Work instructions:
**A.** In the Hillary text, rewrite the paragraph beginning "In Nepal, trekkers are advised" as a short bulleted list that keeps its main facts.
**B.** Copy the stretch of the Hillary text from "I took the measure" through "village of Khumjung.", word for word.

Reading text:
*** Block opens ***
Ascending Everest was momentous, but his modesty and philanthropy are the more enduring legacy.
I took the measure of Sir Edmund Hillary's greatness last summer, while on a three-week trek in the Everest region of Nepal. In our second week on the trail, my fellow climbers and I perched atop a low adjoining peak and gazed up in wonder at Everest's 29,035-foot summit. It was there, on May 29, 1953, that Sir Edmund stood alongside Tenzing Norgay to become the first men to climb the world's highest mountain.
That was certainly a defining moment in Sir Edmund's life, and he lived the remainder of his 55 years enjoying the world's acclaim for that day's achievement. But the moment I started thinking Sir Edmund was truly a great man came a week earlier, when I filled a water bottle at a public fountain in the small Sherpa village of Khumjung.
In Nepal, trekkers are advised never to drink water from public sources, unless it is boiled first, and it's a good idea to add an iodine tablet as well. Even then it's possible to get sick from treated water, as I found to my discomfort a week or so later. Nepal is one of the world's poorest nations, with an infant mortality rate nearly 13 times that of the United States. In the high mountain villages, human waste and yak dung regularly pollute the water supply. But not in Khumjung, because Sir Edmund gave the villagers there a safe water system. There is also a Sir Edmund school in Khumjung, and a Sir Edmund medical clinic in the neighboring village of Khunde.
*** Block closes ***
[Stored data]
*** Block opens ***
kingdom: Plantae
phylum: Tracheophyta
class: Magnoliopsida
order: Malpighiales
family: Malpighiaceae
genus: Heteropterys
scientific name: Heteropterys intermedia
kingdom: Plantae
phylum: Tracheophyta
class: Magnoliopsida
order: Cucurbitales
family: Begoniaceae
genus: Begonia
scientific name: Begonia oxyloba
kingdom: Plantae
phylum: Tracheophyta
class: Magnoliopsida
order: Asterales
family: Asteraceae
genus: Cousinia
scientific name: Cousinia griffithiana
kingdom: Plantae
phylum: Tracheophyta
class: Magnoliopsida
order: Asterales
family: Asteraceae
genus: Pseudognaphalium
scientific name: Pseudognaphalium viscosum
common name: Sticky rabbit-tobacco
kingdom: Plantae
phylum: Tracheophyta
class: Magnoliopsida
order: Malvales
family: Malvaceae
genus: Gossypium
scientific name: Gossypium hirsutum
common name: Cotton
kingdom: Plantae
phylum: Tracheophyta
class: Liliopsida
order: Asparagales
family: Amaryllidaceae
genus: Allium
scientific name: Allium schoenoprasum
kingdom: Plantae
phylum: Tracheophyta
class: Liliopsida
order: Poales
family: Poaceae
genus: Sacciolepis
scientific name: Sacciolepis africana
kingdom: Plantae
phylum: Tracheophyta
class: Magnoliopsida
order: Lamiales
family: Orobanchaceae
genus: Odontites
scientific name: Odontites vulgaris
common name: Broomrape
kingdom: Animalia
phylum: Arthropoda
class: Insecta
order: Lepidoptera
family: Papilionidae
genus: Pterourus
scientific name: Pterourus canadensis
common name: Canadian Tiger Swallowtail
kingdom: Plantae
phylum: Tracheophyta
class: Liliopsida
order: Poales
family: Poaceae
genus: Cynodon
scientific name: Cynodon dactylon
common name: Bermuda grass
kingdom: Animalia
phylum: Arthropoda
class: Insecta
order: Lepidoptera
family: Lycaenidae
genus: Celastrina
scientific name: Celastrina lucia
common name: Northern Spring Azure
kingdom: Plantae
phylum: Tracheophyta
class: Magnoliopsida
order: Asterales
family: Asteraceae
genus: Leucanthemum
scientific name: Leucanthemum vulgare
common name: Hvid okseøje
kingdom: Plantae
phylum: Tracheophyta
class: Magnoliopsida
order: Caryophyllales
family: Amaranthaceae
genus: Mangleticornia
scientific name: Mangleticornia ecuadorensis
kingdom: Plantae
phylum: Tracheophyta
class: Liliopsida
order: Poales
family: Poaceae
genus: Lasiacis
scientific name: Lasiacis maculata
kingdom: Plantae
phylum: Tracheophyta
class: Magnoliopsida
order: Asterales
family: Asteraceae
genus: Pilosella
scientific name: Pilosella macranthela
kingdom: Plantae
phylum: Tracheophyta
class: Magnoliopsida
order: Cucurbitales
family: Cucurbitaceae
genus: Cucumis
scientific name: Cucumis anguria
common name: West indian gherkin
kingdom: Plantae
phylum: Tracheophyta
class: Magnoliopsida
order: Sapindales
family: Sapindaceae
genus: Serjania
*** Block closes ***
Responses by item number:
**A.**
- Trekkers in Nepal are advised not to drink from public water sources unless the water is boiled first, ideally with an iodine tablet added.
- Even treated water can make a person sick, as the writer found about a week later.
- Nepal is one of the world's poorest nations, with an infant mortality rate nearly 13 times that of the United States.
- In high mountain villages, human waste and yak dung regularly pollute the water supply.
- Khumjung is an exception because Sir Edmund gave its villagers a safe water system.
- Khumjung also has a Sir Edmund school, and neighboring Khunde has a Sir Edmund medical clinic.

**B.**
I took the measure of Sir Edmund Hillary's greatness last summer, while on a three-week trek in the Everest region of Nepal. In our second week on the trail, my fellow climbers and I perched atop a low adjoining peak and gazed up in wonder at Everest's 29,035-foot summit. It was there, on May 29, 1953, that Sir Edmund stood alongside Tenzing Norgay to become the first men to climb the world's highest mountain.
That was certainly a defining moment in Sir Edmund's life, and he lived the remainder of his 55 years enjoying the world's acclaim for that day's achievement. But the moment I started thinking Sir Edmund was truly a great man came a week earlier, when I filled a water bottle at a public fountain in the small Sherpa village of Khumjung.